Мне вспомнился ужин, когда папа проверял мои знания по математике. В школе мы только начали проходить таблицу умножения. У меня были способности. Но после гетто единственное, что я считал, это лагеря, в которых оказывался – шесть; количество эсэсовцев, гестаповцев, солдат из других армий; звуки выстрелов, пронзающих воздух, по которым я понимал, сколько человек убили; шаги охранника – сколько их до меня и сколько обратно. В начале войны солдаты стреляли постоянно, не беспокоясь о том, убивают их пули, ранят или пролетают мимо. Но в конце, когда, по словам Якова, боеприпасы были на исходе, они стреляли только на поражение. Я считал слова, которыми называли нас, евреев.
«Ты – наш младшенький, – говорила мама, – ты можешь заниматься в жизни, чем захочешь, и мы всегда будем гордиться тобой».
– Я люблю цифры, – шепнул я наконец профессору. – У меня были способности к математике.
По пути обратно в Ле Везине мы с Мареком и профессором сидели очень тихо. У себя в голове я прокручивал картины падающих листьев, видел, как мы с Мойше играем у реки, как гоняем мяч, который Хаим сделал сам из скрученных лоскутов, добытых у папы в ателье. Слышал, как папа читает историю Моисея из Аггады, и его звучный голос летит по всему дому, словно ветер. Чувствовал его крепкие объятия в синагоге, когда он заворачивал меня в свой талит. Ощущал мамин аромат – муки и полевых цветов, которые она собирала и ставила в вазу, раньше принадлежавшую бабушке.
Когда мы сошли с трамвая, было уже темно. Дни становились короче. Приближалась осень. Втроем мы шли по улице, освещенной лишь овальными фонарями янтарного цвета на высоких металлических столбах, да светящимися окнами домов, в которых не были задернуты шторы.

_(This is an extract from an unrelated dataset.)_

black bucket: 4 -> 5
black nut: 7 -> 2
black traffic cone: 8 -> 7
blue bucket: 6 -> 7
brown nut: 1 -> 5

В Скаржиско-Каменне было гораздо меньше домов и зданий, чем во Франции, и они стояли дальше друг от друга. Я мог выйти на крыльцо и любоваться ночным небом, простирающимся от края до края горизонта.
Внезапно я понял, что после вторжения нацистов в Польшу смотрел в небо всего один раз – в тот день, когда меня посадили в грузовик, чтобы отвезти в лес на расстрел.
Сейчас мне опять захотелось посмотреть.
Я пробрался на чужой участок в нескольких домах от нашего и там, где заканчивался подстриженный газон и начинался заросший сад, улегся на спину на траве. Я любовался звездами. Их было немного – меньше, чем в Скаржиско-Каменне в безлунную ночь. Свечение парижских улиц скрывало большинство звезд и весь Млечный Путь. Но они все равно светили, и одна – а может, это была планета, – сияла особенно ярко.
Я разбросал в стороны руки и ноги, словно делал зимой снежного ангела.
И тут я услышал его. Мамин голос, щекочущий мне ухо. «Без ночи не было бы утра», – сказала она мне, когда я узнал, что больше не могу ходить в обычную школу с польскими детьми. И когда
– Почему я забыл столько всего о доме? – прошептал я, надеясь, что звезда, светившая так ярко, меня услышит. Меня поразило то, что эти же звезды светили, даже когда мы были в лагерях, – маяки, зовущие нас домой.
– Звезды, – шепнул я. – Единственное, что нацисты не смогли уничтожить.